**EXPLORE THE MATERIAL**
1/ Answer these questions using the loan agreement excerpt.
(a) When does each Lender's Commitment automatically terminate?
(b) On what date does the Company promise to pay the unpaid principal amount of each Loan?
(c) What percentage of the aggregate principal amount of the Loans made on the Closing Date must the Company repay on each scheduled repayment date?
2/ Go on with the loan agreement excerpt, starting after its last sentence.

**TEXT EXCERPT**
· · · ·

SECTION 2.06. Termination of Commitments. Unless previously terminated, the Commitment of each Lender shall automatically terminate immediately after the making of the Loan by such Lender on the Closing Date.
 
SECTION 2.07. Repayment of Loans; Amortization of Term Loans; Evidence of Debt. (a)The Company hereby unconditionally promises to pay to the Administrative Agent for the account of each Lender the then unpaid principal amount of each Loan of such Lender on the Maturity Date.
 
(b)  The Company shall repay Borrowings on the first Business Day after the last day of each December, March, June and September, beginning with the first such Business Day to occur after June 30, 2020 and ending with the last such day to occur prior to the Maturity Date, in an aggregate principal amount for each such date equal to 1.25% of the sum of the aggregate principal amount of the Loans made on the Closing Date (as such amounts may be adjusted pursuant to paragraph (c) of this Section).

· · · ·

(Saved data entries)
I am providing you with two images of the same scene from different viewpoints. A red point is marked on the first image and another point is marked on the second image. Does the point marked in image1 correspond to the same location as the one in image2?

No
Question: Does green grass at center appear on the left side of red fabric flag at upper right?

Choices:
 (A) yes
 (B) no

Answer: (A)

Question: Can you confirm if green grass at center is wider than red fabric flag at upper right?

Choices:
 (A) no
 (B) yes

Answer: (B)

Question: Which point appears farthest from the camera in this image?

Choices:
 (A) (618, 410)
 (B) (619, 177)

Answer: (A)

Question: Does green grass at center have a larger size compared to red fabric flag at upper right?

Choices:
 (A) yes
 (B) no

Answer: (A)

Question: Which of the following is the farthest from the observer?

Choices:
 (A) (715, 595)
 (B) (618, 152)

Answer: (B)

· · · ·

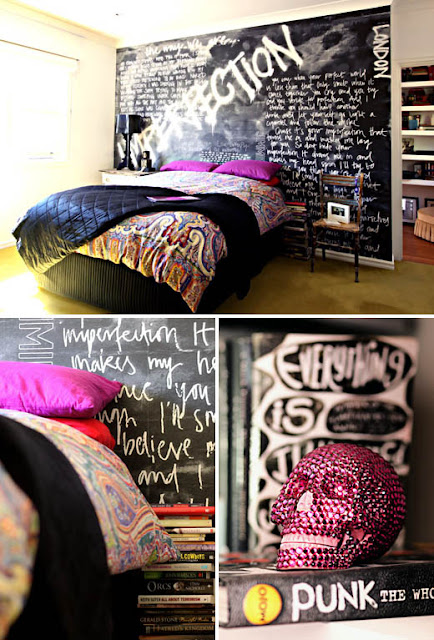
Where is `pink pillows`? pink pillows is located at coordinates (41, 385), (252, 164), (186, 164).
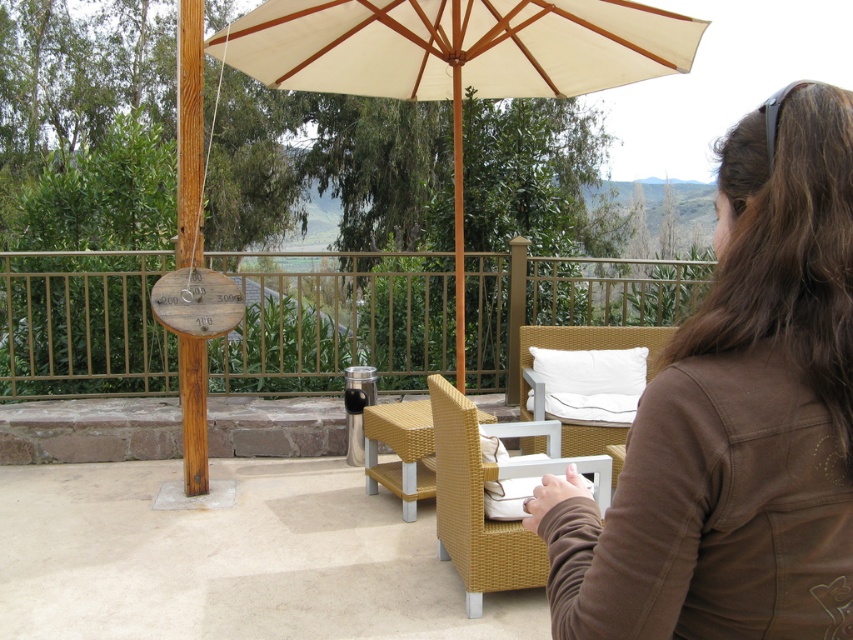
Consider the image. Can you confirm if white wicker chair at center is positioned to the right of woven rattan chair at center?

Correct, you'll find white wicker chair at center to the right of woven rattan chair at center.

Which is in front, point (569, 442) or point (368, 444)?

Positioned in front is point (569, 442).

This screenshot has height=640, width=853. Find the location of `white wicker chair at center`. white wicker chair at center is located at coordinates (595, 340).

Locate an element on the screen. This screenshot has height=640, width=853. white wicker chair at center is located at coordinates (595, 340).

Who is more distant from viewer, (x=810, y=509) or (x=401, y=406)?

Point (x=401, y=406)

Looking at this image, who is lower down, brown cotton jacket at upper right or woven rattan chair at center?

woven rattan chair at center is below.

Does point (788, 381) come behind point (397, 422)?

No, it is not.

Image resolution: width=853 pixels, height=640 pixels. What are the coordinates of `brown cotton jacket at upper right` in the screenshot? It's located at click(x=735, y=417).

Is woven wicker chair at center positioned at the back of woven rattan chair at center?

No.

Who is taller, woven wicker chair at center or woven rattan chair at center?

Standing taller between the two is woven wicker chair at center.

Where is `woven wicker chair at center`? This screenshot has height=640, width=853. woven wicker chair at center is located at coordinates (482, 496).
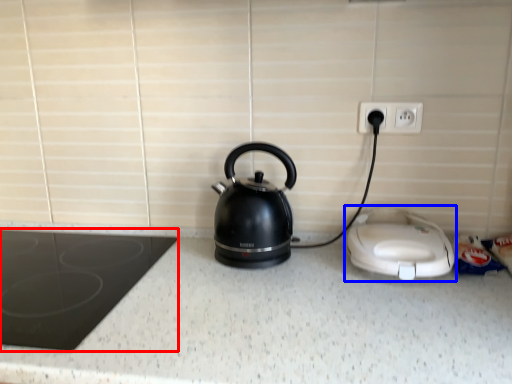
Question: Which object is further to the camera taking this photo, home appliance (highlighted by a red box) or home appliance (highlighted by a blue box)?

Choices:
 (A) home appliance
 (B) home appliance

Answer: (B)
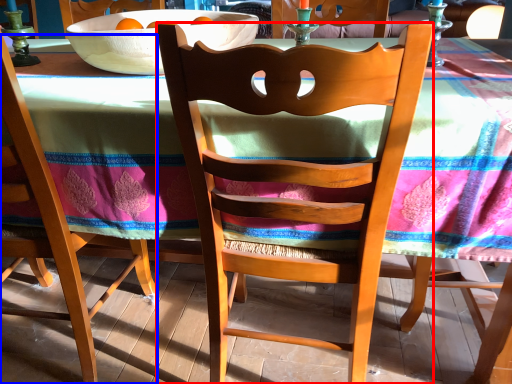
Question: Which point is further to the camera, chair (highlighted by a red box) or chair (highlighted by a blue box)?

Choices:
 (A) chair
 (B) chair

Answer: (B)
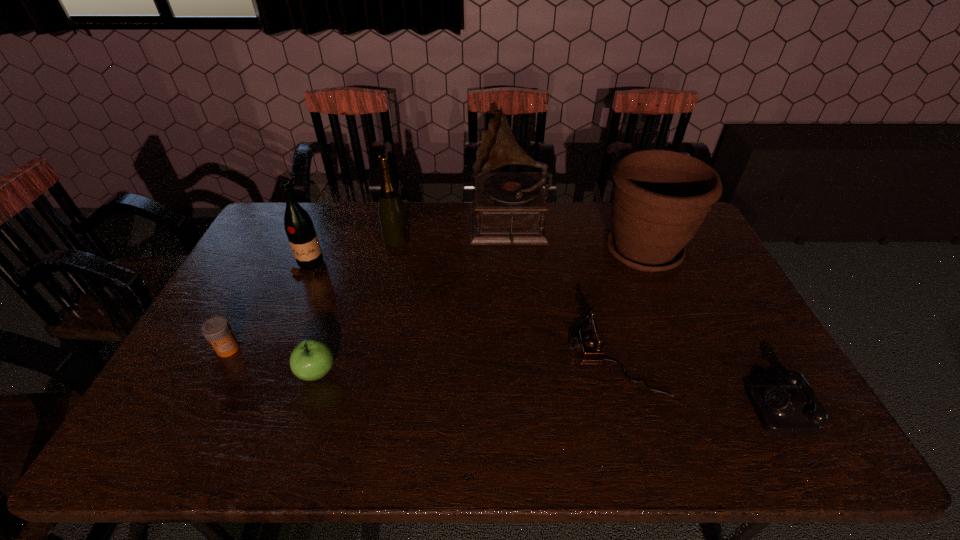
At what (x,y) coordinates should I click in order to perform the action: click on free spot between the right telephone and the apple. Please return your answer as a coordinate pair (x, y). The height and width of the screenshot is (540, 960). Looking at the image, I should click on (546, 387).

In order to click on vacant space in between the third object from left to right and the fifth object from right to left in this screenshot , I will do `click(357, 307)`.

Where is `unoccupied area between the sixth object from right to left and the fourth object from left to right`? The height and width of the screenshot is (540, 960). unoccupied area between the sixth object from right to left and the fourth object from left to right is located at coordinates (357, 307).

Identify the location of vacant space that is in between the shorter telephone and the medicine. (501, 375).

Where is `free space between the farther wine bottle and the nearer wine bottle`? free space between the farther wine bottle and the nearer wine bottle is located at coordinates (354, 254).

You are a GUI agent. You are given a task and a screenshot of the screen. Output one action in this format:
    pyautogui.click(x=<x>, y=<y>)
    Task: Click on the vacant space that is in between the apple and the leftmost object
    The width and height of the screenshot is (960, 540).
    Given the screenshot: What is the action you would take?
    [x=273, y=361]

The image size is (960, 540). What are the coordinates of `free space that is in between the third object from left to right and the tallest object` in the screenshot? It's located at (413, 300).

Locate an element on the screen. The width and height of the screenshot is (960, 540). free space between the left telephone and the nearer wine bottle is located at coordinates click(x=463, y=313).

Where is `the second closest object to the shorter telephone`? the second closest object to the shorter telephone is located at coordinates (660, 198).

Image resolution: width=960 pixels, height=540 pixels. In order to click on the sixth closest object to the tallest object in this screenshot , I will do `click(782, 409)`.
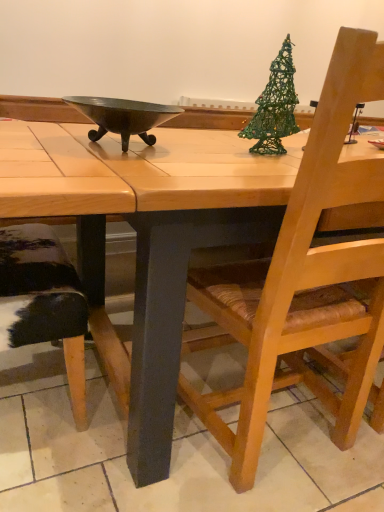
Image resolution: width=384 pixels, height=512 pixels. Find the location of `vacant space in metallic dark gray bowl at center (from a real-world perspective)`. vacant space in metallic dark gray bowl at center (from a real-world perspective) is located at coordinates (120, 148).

· · · ·

**ANSWERS TO THE PROBLEMS**
1/
(a) Immediately after the making of the Loan by that Lender on the Closing Date.
(b) The Maturity Date.
(c) 1.25%.

2/
 
(c)  Any prepayment of a Borrowing pursuant to Section 2.08(a) shall be applied to reduce the subsequent scheduled repayments of the Borrowings to be made pursuant to this Section in the manner specified by the Company in the notice of prepayment relating thereto (or, if no such manner is specified in such notice, in direct order of maturity).
 
(d)  Prior to any repayment of any Borrowings under this Section, the Company shall select the Borrowing or Borrowings to be repaid and shall notify the Administrative Agent by telephone (confirmed by hand delivery, facsimile or email) or in writing of such selection.  Each repayment of a Borrowing shall be applied ratably to the Loans included in the repaid Borrowing.  Repayments of Borrowings shall be accompanied by accrued interest on the amounts repaid.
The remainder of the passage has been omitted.